The 'Homeward Bound' pendant was hoisted, the Yard arms manned with Flags and a Tar at each mast head, quietly distributing the torn fragments of his Colonial love letters, while the band of the Pearl played 'Home Sweet Home' as the little vessel glided slowly from her anchorage. A few well-known faces were seen waving their adieus. On arrival at the Heads, the Blanche cast us off and both ships rigging were manned and hearty cheers rung aloud from each as parting company from our old companions of St Paul's Island.

April 1875: On the evening of the 25th April when off the Three Kings Island near New Zealand, we encountered a terrific squall taking the Ship aback and reducing the Ship to a perfect wreck aloft taking sails and spars and placing the Ship in danger of foundering for some moments. This necessitated putting in to Auckland for repairs which was reached on the 28th. On arrival it was discovered that the rudder was damaged, accordingly a new one was ordered; this caused a delay of nearly 6 weeks when we again started on June 5th for Portsmouth.

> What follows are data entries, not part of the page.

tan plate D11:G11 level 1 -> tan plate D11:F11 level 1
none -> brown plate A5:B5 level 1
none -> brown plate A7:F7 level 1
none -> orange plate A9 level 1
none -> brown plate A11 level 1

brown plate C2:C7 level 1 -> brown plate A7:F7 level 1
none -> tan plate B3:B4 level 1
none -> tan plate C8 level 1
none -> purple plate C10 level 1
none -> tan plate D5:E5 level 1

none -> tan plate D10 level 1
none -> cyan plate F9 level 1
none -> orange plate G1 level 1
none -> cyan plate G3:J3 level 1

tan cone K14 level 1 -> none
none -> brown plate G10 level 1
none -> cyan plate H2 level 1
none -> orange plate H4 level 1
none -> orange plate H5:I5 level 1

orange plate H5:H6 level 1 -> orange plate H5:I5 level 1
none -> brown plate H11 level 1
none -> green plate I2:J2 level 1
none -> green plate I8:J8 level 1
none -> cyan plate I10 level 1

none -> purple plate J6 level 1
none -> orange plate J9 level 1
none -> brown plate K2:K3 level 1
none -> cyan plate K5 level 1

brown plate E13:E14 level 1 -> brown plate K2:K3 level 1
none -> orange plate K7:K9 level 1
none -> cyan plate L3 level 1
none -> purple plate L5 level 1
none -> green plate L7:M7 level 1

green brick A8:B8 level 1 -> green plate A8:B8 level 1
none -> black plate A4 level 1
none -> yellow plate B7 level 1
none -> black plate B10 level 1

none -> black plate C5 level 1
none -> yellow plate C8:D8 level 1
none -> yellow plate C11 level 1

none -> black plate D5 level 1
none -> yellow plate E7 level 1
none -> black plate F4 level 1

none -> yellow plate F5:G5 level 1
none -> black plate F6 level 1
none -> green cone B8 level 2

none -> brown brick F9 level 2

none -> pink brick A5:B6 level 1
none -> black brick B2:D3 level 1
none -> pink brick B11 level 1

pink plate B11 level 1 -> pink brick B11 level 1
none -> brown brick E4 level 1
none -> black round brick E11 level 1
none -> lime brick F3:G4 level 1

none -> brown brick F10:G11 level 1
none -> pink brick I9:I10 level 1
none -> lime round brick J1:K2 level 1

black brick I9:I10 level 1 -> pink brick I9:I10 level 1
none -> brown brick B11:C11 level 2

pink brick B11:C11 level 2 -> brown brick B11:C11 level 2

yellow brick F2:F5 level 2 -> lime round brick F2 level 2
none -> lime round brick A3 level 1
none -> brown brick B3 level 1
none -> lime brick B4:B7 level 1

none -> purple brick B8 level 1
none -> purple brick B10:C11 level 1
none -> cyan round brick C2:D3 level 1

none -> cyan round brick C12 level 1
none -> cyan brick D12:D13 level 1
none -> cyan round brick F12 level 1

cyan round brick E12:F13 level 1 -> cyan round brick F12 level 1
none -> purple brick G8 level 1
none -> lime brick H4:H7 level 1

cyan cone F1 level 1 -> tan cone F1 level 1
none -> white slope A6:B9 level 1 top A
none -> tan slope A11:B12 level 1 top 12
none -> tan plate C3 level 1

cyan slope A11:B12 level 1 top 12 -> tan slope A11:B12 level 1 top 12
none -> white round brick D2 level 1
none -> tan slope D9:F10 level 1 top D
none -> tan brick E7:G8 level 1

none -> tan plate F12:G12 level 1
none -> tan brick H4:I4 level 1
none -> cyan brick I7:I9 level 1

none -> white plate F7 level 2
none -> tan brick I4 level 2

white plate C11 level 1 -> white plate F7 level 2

June 1875: A fine passage of 39 days brought us off the Horn which was rounded on the morning of the 14th July – the Equator was crossed on the 11th August in company of quite a fleet of vessels and from that date up to the 24th vessels have been daily seen. On the 3rd Sept 1875, when in the latitude of Madeira, got into calms and on the 9th got up steam and steamed for 17 hours. When the boilers gave, we out made sail on the 10th and arrived at Fayal on the 11th, sailing again on the 12th September.

Arrived at Spithead Sept 27th and proceeded for Sheerness the following evening arriving there on the 30th September 1875. Was inspected by Vice-Admiral GF Hastings at 10 a.m. and paid off on the 12th October 1875.

==Fate==
She is listed at Chatham in 1880, and on 31 January 1884 she was sold to Castle for breaking up at Charlton.